COMMENT UNE AFFAIRE PEUT-ELLE PROCÉDER ?
Le procureur en chef de la Cour pénale internationale, Karim Khan, a déclaré le mois dernier qu’il avait ouvert une enquête sur d’éventuels crimes de guerre en Ukraine.
Ni la Russie ni l’Ukraine ne sont membres de la CPI et Moscou ne reconnaît pas le tribunal. Mais l’Ukraine a donné son accord pour examiner les atrocités présumées sur son territoire remontant à l’annexion de la Crimée par la Russie en 2014.
La Russie pourrait décider de ne pas coopérer avec la CPI et tout procès serait reporté jusqu’à ce qu’un accusé soit arrêté.
QUELLE EST LA NORME DE PREUVE ?
La CPI délivrera un mandat d’arrêt si les procureurs peuvent prouver qu’ils ont des « motifs raisonnables de croire » que des crimes de guerre ont été commis. Pour obtenir une condamnation, le procureur devrait prouver la culpabilité d’un accusé au-delà de tout doute raisonnable, ont déclaré des experts.
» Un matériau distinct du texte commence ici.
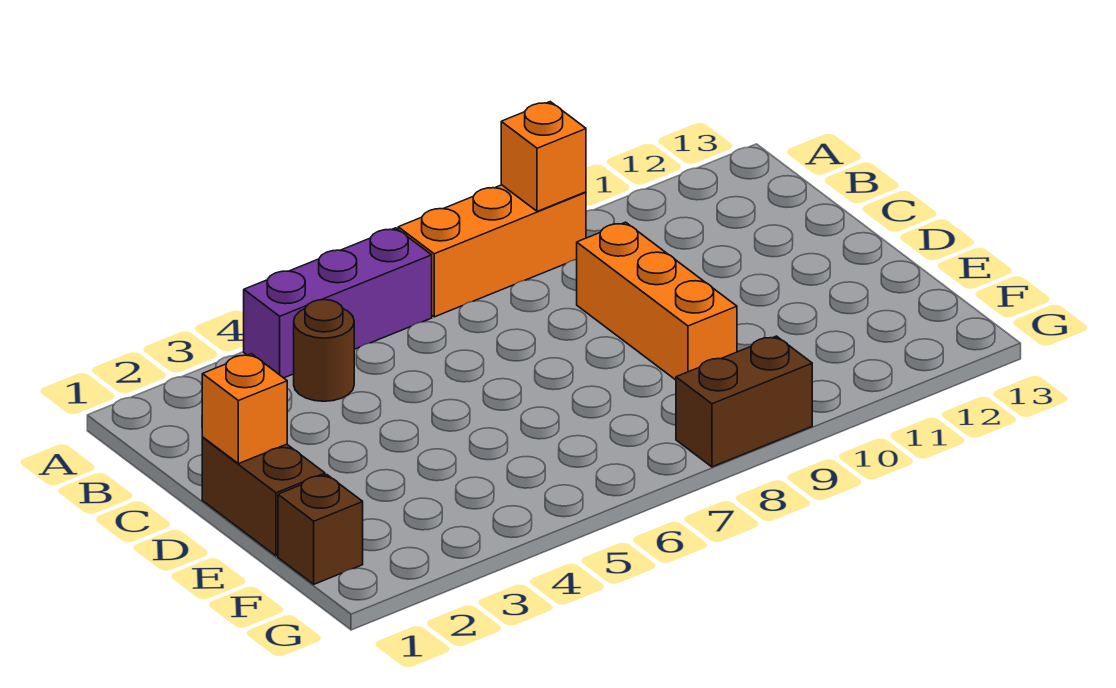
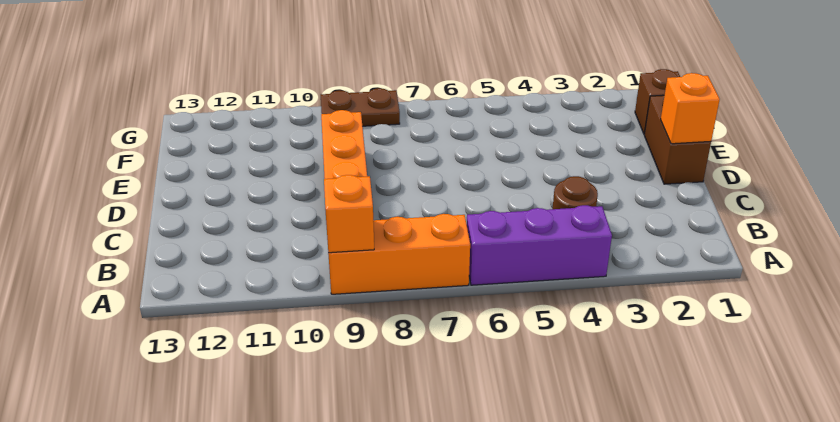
brown brick G8:G9 level 1 -> brown plate G8:G9 level 1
Pour la plupart des accusations, cela nécessite de prouver l’intention. Une façon de le faire serait qu’un procureur démontre qu’il n’y avait pas de cibles militaires dans la zone d’une attaque et qu’il ne s’agissait pas d’un accident.
« Si cela se produit encore et encore et que la stratégie semble être de cibler les civils dans les zones urbaines, cela peut être une preuve très puissante d’une intention de le faire », a déclaré Alex Whiting, professeur invité à la Harvard Law School.
QUI POURRAIT ÊTRE ACCUSÉ ?
Une enquête sur des crimes de guerre peut se concentrer sur des soldats, des commandants et des chefs d’État, ont déclaré des experts.
Un procureur pourrait présenter des preuves que Poutine ou un autre chef d’État a commis un crime de guerre en ordonnant directement une attaque illégale ou savait que des crimes étaient commis et ne les a pas empêchés.
QU’EST-CE QUI REND UNE CONDAMNATION POUR CRIME DE GUERRE DIFFICILE ?
Des experts juridiques ont déclaré que les attentats à la bombe contre le théâtre et la maternité de Marioupol semblent relever de la définition de crimes de guerre. Mais obtenir une condamnation peut être difficile.
En plus des défis auxquels ils sont confrontés pour prouver l’intention dans de nombreux cas et lier directement les dirigeants à des attaques spécifiques, les procureurs peuvent avoir du mal à obtenir des preuves d’une zone de guerre, y compris des entretiens avec des témoins qui pourraient être intimidés ou autrement réticents à parler.
Dans le cas de l’Ukraine, les procureurs de la CPI passeront au peigne fin les preuves vidéo et photographiques accessibles au public.
Traduire les accusés en justice peut également être difficile. Moscou est presque certain de refuser de se conformer aux mandats d’arrêt. La CPI devra suivre les accusés potentiels pour voir s’ils se rendent dans des pays où ils peuvent être arrêtés.
Y A-T-IL DES PRECEDENTS ?
Depuis la création de la CPI, elle a supervisé 30 affaires, certaines avec plusieurs accusés, indique son site Internet. Les juges de la CPI ont condamné cinq personnes pour crimes de guerre, crimes contre l’humanité et génocide, et en ont acquitté quatre autres. Le chef de guerre congolais Thomas Lubanga Dyilo a été condamné en 2012.
Le tribunal a délivré des mandats d’arrêt à l’encontre de plusieurs accusés toujours en fuite, dont Joseph Kony, chef de la milice de l’Armée de résistance du Seigneur en Ouganda.
Les Nations Unies ont créé en 1993 le Tribunal pénal international distinct pour l’ex-Yougoslavie pour examiner les crimes commis pendant les guerres des Balkans, qui a émis 161 actes d’accusation et condamné 90 personnes.
Un an plus tard, les Nations Unies ont créé le Tribunal pénal international pour le Rwanda pour juger les responsables du génocide et d’autres crimes commis là-bas et dans les États voisins en 1994. Il a inculpé 93 personnes et en a condamné 62.
Des experts juridiques ont évoqué la possibilité de créer un tribunal distinct pour examiner les crimes de guerre potentiels en Ukraine, ce qui pourrait être fait par le biais des Nations Unies ou d’un traité.